> _TEXT PROVIDED_:
You can list up to 200 books for free, and a lifetime paid account is $10. I have paid my $10, and am filling up my personal library in spare bits of time. Oh, it's so lovely! Especially when I can get all the books at my parents' house listed, too -- all the books I own, searchable, categorized, at my fingertips!
I feel bad for those who choose only to "write what they know" in the strictest and most limited sense. How terribly dull. In the past few days I've researched archaeological digs, forensic anthropology, and retrotransposons. And the story's nowhere near done.
I realized I haven't said this publicly, and please excuse the egotism inherent in this thought, but really, I should. I'm happy right now. More so, I think, than I have been in a long time.
I've said that the trip I took in August was amazing. I don't really feel right calling it a vacation, because it was so much more than that. It made me feel connected, inspired. I walked around for three weeks constantly amazed and overjoyed and just so overwhelmingly happy with the places I was going, the things I was seeing, and the people with whom I was spending my time. I came home jetlagged, yes, but also feeling so full of energy that I didn't know what to do with it all. And things just started happening.
Right now, I'm doing what I love. And not just writing, though of course I mean that. I have two fiction projects on the go: a science fiction story (with a deadline) that's currently called "Harbinger" -- a story that's creepy, mysterious and requiring more research to pull off than I ever thought I'd need to do -- and the novel. A novel that I love, with a story that makes me smile just to think about. I'm also doing things with wool: a scarf that Carly requested, and a very large crochet project that's a gift for an unnamed person. I've designed a logo. I'm thinking about painting again.

> _SUPPLIED MATERIAL_:
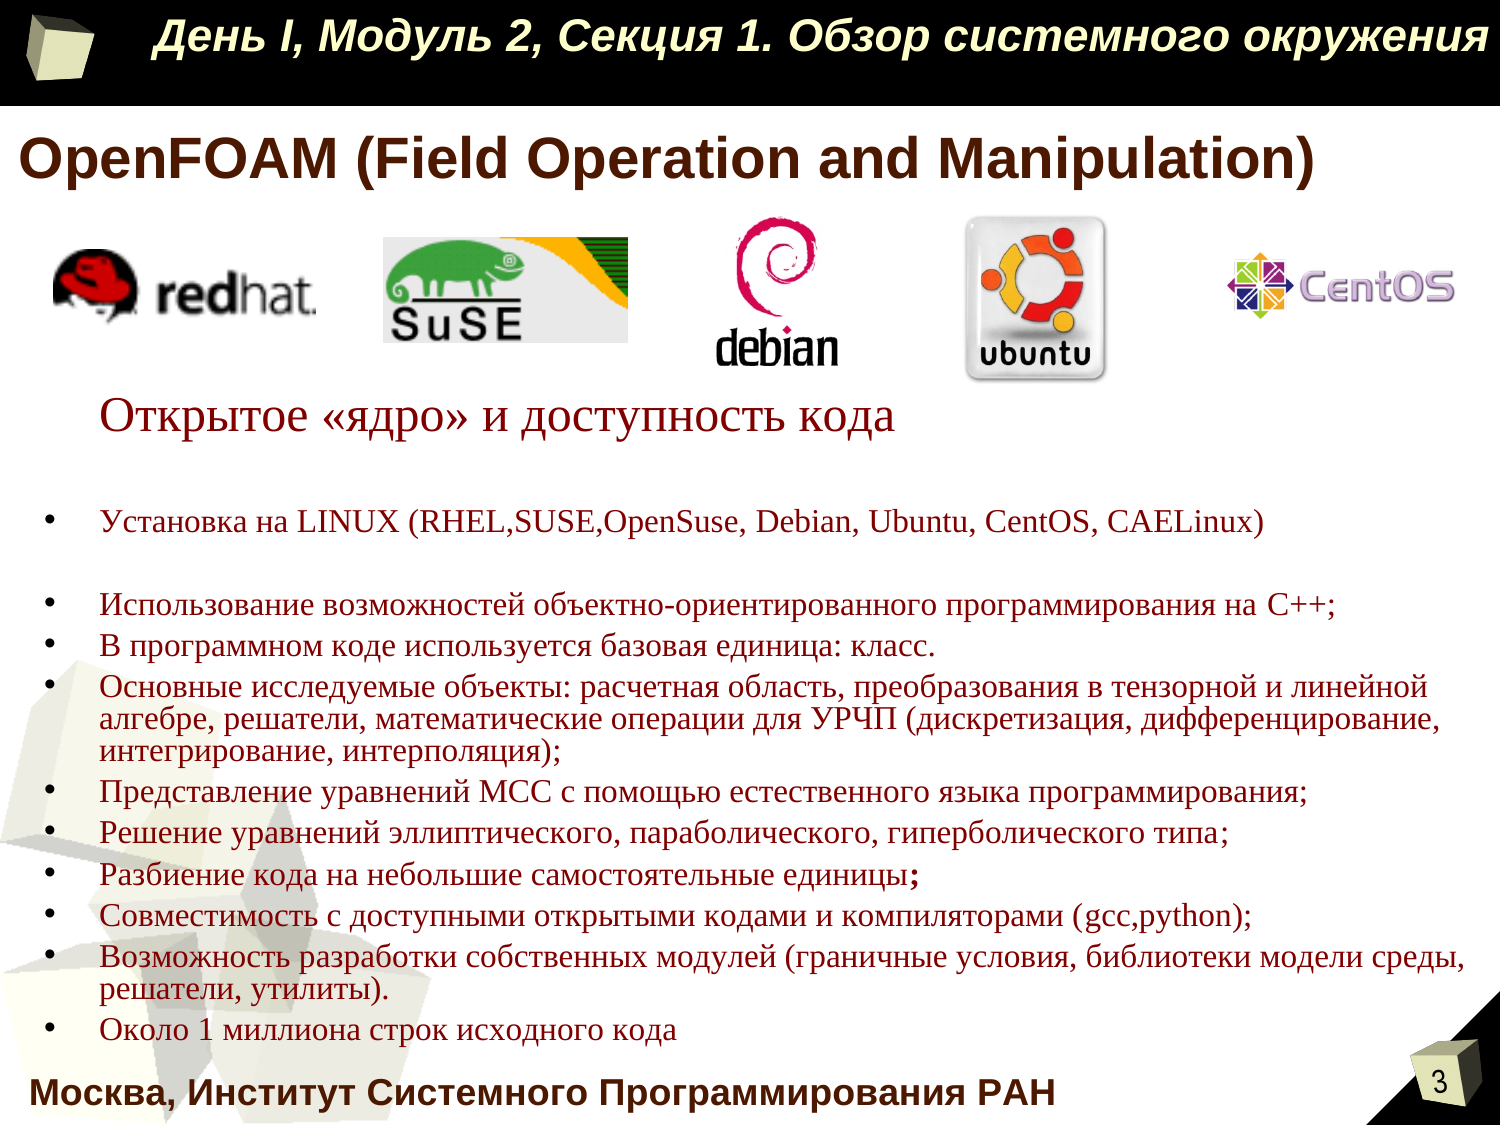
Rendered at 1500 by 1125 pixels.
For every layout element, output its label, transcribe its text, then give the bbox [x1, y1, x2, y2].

> _TASK INSTRUCTIONS_:
In the blog post, what is the current title of the science fiction story the writer is working on?

> _SOLUTION FOR THIS PROBLEM_:
"Harbinger"